Как только бобр выбирает подходящую для себя территорию (поток, который ему нравится, где он чувствует себя в безопасности и подле которого он найдет изобильную пищу), он воздвигает плотину, выкапывает галереи для подхода и строит хатку с усердием и невероятным упорством. Ничто не заставит его отступить — ни разрушительный топор человека, ни даже взрыв динамитом его постройки. Столько раз, сколько потребуется, он будет затыкать бреши или заново возводить разрушенную стену. „Только смерть может помешать ему строить“, говорили в старину люди.
Это упорство, весьма благоприятное для процветания вида в природе, ставит грозную проблему, как только оно сталкивается с равнозначным упрямством человека. Только бобр и мы сами имеем равную привилегию существенно изменять наше окружение. Мы приспосабливаем среду к нашим нуждам в гораздо большей степени, чем адаптируем свои потребности к нашему окружению. Как только наши взаимные жизненные пространства соприкасаются, сразу же возникают конфликты. Следует знать, что вплоть до недавнего времени человек всегда разрешал тяжбы с бобрами объявлением односторонней войны.

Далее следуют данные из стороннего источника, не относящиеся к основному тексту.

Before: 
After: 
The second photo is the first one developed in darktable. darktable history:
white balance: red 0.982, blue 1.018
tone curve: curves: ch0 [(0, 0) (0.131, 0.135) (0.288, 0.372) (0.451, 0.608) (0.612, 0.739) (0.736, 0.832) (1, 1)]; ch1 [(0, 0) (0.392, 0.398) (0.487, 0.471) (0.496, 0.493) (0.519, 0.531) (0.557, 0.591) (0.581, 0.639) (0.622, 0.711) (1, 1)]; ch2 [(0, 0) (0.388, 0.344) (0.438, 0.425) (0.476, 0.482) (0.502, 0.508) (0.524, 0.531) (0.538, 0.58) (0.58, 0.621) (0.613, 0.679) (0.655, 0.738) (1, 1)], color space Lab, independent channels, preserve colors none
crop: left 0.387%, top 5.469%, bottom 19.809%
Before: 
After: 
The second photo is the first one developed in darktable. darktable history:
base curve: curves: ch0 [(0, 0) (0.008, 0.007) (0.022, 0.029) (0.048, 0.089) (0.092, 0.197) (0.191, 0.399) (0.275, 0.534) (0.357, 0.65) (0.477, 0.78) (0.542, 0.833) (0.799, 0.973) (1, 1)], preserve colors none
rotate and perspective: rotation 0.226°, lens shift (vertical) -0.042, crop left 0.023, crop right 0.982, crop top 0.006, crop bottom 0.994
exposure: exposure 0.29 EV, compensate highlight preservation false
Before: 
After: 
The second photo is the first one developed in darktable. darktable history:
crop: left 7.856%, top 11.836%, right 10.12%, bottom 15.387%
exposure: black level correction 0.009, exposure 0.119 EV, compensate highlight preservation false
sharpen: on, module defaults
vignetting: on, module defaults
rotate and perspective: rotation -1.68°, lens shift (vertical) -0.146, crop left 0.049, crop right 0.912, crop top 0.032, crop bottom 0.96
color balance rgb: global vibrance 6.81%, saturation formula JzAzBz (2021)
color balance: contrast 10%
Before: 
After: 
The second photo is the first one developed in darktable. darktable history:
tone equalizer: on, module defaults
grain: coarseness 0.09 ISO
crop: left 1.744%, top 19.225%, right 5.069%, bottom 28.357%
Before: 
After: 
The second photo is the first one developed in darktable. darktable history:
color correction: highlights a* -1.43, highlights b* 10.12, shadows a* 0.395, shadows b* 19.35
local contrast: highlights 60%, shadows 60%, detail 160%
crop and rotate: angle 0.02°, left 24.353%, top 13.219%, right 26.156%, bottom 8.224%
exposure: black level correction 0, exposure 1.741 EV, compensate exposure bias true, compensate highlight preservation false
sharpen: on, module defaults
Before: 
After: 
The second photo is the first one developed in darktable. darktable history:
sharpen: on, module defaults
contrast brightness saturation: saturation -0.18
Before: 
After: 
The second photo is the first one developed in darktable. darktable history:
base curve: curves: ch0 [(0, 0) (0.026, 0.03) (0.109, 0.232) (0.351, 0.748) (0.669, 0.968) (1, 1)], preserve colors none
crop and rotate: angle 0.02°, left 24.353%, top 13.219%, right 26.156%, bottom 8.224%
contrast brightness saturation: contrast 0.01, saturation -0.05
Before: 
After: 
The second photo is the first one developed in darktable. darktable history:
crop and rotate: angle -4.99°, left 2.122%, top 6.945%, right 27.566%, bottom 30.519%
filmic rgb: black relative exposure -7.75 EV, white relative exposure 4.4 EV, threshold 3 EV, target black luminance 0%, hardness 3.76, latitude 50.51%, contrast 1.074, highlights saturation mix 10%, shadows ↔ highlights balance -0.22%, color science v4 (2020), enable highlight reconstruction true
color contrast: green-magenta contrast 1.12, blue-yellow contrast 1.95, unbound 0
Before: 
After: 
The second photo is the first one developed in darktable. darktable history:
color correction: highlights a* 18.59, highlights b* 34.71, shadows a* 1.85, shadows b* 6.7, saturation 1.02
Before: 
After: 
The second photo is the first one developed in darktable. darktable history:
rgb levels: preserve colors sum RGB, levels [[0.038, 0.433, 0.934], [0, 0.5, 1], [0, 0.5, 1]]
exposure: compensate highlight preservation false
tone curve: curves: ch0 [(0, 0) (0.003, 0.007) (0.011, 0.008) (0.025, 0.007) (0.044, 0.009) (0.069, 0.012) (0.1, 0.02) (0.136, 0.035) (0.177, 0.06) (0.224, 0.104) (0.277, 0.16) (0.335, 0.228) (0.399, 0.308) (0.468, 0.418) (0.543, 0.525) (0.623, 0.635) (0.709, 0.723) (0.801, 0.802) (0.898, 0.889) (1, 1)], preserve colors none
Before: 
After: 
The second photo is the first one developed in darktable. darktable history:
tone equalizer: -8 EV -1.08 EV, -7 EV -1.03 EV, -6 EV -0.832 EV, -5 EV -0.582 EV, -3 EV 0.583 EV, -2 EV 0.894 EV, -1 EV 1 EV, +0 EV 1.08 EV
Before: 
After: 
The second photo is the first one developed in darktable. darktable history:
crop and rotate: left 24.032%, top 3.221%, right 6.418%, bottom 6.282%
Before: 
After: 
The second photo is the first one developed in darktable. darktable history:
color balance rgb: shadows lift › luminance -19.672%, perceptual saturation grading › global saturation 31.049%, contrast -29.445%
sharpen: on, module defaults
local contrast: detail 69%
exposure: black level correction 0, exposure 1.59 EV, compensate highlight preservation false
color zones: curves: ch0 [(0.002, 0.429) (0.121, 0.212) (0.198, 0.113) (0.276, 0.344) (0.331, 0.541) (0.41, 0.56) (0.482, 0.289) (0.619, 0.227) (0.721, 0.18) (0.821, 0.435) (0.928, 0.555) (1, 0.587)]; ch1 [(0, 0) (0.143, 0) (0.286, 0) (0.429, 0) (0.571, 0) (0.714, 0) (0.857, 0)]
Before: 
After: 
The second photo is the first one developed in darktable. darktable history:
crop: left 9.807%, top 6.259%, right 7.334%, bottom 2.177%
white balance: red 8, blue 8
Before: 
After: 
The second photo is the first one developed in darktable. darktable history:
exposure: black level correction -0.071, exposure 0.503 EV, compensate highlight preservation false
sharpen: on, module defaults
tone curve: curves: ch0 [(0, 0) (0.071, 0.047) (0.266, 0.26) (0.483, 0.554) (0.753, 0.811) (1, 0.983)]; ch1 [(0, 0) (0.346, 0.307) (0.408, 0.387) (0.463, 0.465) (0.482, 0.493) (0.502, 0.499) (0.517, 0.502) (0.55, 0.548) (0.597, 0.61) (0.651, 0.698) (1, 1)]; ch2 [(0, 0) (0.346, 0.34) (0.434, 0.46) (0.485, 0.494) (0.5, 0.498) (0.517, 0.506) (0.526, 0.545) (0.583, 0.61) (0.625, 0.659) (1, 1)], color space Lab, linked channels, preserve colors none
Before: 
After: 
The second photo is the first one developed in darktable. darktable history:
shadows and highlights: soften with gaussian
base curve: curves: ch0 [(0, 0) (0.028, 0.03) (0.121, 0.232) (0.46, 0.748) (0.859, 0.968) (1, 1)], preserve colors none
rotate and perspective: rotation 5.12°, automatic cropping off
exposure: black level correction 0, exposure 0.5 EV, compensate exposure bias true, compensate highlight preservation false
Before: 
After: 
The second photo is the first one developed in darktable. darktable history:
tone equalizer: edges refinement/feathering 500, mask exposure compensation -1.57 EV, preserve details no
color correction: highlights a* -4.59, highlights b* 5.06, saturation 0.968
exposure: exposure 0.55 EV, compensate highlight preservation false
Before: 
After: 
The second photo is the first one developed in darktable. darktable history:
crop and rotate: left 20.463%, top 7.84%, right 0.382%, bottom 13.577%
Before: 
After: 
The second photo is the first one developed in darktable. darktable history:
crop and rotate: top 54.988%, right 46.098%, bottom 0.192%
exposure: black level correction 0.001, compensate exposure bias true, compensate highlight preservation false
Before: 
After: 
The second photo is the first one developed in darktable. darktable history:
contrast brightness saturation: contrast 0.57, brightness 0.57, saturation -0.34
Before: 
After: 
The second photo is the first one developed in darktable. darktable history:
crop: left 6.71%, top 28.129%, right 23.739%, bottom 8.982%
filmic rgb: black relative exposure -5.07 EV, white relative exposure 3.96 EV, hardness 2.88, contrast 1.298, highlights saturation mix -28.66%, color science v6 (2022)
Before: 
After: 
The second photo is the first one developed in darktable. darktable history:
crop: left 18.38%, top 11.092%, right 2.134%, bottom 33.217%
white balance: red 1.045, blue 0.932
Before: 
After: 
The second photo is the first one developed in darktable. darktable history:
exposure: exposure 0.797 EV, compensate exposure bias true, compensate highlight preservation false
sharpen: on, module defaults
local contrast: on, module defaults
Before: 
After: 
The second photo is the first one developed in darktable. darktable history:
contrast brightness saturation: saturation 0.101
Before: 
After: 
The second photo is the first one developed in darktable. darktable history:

Надо сказать, что бобр не имеет ничего общего с теми, кто мастерит только по воскресеньям. Если он осуществляет свои планы, то на площади в десятки квадратных метров. Его строительные площадки занимают впечатляющее пространство. Созданные им водоемы равны по площади небольшим озерам. Ущерб, невольно наносимый им человеческим предприятиям, может быть значительным. Бобр превосходно вооружен для того, чтобы валить деревья, это свойственно его природе; он предпочитает березы и осины, но с не меньшим успехом может за одну ночь повалить на землю полдюжины молодых фруктовых деревьев. Кроме того, его инстинкт (его генетическая программа) непременно предписывает ему постройку плотин, и ему все равно — перекрыть ирригационный канал, засыпать осушной ров или затопить дорогу водой, задержанной его плотиной.